Words have meaning and the more precise we can express our world, the better change we have of others coming to the same understanding both quickly and with fewer errors.
I would flip the question around to tailor it to your specific situation and ask "what does it mean to the company (or those who hold the power) to be called a startup?" And maybe more importantly, "what does it mean to those the company is trying to recruit for more labor and/or capital?" In a complete vacuum, I would guess that more people would find "startup" sexier than "small business."

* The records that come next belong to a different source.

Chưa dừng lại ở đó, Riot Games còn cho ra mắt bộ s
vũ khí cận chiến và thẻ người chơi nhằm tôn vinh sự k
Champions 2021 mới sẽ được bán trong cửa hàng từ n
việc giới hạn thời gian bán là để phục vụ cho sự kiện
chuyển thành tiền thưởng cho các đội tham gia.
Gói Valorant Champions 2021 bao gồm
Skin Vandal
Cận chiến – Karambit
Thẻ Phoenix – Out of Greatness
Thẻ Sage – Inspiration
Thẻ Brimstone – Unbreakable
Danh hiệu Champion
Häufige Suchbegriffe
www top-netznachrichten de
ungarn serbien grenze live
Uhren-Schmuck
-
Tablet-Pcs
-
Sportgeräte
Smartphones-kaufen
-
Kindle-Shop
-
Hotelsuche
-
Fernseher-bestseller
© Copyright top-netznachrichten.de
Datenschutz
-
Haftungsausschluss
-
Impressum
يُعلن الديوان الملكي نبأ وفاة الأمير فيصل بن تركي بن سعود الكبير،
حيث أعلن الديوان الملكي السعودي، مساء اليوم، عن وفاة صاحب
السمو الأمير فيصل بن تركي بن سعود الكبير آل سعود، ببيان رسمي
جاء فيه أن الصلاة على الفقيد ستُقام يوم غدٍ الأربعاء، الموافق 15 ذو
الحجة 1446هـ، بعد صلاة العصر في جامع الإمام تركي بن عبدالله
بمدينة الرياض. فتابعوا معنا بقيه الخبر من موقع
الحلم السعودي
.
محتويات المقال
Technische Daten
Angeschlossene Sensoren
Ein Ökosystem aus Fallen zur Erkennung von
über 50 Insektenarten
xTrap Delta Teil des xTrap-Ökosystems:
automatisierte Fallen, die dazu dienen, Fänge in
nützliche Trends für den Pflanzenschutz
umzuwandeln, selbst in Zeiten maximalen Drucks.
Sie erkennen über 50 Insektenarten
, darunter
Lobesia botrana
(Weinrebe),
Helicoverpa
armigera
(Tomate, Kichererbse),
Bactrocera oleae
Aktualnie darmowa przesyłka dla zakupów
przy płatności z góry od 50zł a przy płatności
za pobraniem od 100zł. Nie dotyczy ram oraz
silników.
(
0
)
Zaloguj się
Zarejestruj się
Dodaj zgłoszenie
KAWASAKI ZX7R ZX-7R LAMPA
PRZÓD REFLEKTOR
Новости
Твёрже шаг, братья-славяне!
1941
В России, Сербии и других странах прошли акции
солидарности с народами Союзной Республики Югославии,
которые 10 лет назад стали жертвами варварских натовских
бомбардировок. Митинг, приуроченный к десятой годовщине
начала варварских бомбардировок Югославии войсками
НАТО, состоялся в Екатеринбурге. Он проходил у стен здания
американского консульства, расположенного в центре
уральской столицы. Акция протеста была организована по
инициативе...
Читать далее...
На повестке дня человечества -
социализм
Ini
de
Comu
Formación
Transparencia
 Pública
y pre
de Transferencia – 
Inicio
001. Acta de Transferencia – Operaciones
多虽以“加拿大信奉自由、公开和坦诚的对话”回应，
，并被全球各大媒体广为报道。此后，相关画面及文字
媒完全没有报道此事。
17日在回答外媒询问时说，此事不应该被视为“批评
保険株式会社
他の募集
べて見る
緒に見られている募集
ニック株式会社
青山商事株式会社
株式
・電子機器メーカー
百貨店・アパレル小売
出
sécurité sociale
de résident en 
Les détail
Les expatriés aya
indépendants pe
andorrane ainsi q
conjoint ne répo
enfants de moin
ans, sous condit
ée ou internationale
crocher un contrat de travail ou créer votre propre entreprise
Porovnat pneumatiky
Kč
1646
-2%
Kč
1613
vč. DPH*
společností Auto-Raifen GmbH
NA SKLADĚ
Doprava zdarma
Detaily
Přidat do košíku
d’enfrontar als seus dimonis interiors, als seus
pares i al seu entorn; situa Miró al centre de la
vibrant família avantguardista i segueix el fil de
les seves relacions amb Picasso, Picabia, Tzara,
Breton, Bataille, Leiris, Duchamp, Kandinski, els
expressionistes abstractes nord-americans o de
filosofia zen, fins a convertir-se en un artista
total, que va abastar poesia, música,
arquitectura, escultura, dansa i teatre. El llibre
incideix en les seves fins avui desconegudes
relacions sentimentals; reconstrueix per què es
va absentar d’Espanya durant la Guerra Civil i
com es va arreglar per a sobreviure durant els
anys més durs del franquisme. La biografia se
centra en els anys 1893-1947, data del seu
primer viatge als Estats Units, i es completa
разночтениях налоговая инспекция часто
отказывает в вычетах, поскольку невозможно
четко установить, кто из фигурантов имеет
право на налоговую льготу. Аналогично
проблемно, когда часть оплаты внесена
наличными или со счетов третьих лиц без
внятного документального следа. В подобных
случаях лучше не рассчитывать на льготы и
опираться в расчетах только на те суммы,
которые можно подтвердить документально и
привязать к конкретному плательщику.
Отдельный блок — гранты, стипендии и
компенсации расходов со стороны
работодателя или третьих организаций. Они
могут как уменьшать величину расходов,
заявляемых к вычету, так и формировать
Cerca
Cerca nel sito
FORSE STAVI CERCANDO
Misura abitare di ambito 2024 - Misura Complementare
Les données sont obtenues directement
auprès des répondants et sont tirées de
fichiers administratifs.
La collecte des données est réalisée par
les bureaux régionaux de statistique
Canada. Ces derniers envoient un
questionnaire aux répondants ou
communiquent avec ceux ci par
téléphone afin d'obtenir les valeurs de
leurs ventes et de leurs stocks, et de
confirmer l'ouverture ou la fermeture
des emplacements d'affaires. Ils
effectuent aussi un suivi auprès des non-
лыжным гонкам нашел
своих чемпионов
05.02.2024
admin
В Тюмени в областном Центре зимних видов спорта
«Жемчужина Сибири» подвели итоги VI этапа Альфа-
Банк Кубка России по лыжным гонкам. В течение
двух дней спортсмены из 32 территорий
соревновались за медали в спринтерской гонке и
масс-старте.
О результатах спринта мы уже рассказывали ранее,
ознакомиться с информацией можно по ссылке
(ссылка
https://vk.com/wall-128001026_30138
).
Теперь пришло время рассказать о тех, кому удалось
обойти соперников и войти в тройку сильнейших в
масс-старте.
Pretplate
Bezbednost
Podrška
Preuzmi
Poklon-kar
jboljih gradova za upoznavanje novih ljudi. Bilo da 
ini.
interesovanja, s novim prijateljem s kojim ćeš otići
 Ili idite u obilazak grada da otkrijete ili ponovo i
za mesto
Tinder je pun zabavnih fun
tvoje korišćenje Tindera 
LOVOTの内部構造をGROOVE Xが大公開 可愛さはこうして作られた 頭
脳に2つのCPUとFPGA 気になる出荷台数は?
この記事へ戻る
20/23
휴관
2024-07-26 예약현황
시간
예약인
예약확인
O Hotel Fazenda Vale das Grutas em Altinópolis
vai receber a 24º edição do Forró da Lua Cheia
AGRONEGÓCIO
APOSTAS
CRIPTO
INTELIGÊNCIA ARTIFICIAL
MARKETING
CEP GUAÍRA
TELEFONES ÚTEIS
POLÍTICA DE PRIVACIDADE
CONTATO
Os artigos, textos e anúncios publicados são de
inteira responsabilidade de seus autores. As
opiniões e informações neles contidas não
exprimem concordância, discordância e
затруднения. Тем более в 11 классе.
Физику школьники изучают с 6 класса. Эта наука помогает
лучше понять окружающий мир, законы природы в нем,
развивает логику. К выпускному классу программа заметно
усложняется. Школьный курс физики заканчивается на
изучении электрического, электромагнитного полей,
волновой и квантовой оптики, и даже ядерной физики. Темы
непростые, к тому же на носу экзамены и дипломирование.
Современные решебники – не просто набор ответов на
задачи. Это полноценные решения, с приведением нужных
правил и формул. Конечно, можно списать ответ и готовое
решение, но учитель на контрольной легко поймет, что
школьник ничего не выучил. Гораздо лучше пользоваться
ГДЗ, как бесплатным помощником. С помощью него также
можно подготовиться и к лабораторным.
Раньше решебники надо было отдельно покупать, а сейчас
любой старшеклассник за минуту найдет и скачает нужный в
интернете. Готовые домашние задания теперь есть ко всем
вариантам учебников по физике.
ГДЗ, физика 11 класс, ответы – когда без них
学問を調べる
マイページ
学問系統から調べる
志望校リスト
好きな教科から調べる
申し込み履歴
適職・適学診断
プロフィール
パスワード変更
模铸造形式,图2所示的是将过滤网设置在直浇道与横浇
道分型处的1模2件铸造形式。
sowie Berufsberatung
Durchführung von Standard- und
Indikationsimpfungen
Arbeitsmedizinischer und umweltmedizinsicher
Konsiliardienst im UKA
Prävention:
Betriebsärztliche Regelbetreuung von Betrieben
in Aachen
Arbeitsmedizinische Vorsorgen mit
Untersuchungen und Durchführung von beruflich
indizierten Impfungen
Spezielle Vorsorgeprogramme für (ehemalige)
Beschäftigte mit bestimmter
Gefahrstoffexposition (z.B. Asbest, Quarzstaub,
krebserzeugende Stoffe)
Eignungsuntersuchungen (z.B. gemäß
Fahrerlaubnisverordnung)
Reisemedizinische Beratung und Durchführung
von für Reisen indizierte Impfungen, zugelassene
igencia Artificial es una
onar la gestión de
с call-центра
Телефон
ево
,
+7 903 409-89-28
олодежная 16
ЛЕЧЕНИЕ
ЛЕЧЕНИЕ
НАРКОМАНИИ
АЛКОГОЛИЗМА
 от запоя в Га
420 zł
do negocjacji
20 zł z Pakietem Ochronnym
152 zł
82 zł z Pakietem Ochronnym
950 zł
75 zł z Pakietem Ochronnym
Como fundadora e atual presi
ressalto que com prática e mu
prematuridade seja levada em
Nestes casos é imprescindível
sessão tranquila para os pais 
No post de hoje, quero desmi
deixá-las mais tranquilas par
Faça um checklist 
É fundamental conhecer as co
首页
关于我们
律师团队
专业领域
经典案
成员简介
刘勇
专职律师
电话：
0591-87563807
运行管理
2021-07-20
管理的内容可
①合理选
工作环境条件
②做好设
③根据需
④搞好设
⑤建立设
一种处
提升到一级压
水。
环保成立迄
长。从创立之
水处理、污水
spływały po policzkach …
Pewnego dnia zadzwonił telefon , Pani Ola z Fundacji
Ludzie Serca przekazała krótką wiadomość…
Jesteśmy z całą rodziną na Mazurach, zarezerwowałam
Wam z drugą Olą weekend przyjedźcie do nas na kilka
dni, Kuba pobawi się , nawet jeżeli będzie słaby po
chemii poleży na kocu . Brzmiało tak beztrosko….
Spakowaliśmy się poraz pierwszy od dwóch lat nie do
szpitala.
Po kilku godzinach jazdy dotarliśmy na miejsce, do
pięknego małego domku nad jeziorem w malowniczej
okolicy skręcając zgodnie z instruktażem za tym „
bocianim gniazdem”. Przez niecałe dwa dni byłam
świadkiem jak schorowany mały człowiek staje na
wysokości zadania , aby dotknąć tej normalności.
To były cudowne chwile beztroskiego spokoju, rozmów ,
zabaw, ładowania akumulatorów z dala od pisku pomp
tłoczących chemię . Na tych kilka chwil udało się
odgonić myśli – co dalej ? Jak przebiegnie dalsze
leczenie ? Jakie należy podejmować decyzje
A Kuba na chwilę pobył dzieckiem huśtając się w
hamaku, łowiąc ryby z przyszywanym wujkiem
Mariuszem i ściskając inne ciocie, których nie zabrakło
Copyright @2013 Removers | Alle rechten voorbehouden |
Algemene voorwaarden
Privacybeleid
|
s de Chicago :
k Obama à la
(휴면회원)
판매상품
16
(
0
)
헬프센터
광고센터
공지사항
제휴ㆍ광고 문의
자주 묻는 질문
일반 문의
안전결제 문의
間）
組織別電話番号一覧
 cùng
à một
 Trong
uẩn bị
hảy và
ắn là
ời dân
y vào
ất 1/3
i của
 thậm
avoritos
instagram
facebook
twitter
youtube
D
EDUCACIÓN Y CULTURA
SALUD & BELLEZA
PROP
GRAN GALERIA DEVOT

Until there is a "Startup Authority" who certifies companies are still startups and punishes those falsely calling themselves one, all we can do is see what general stats appeal to the most people right now. To play the devil's advocate, you could call any company a startup by qualifying it such as Series F startup, "Post IPO Startup," or "129 year old startup, GE" 😂
I was wondering this too… a company advertised themselves as a start up but also recently acquired several companies to help expand internationally… which doesn’t seem like a start up
> ~50 employees is a “mid-sized business” in my book. Or if they stop growing at > 50% each year
I believe the technical crossover point from start-up to growth is 2.7 years. Weird, but apparently true. This is probably based on the expectation of investors to start seeing some revenue and return on their investment.
Of course, there are other aspects to the definition, and here’s a good, simple summary
https://www.linkedin.com/pulse/7-stages-startup-life-cycle-hardik-shah-csm-
I see it used as an excuse for solvable screw ups and failures. agree that if you’re established, you’re no longer a start up.
Mentor
Im at a series F startup founded in 2012 with a multibilion dollar val. We're a late stage startup, esp. because we're at hypergrowth stage.
Startup doesn't mean two coders in a room hoping they'll figure out MVP. It means incorporation to exit, the whole lifecycle.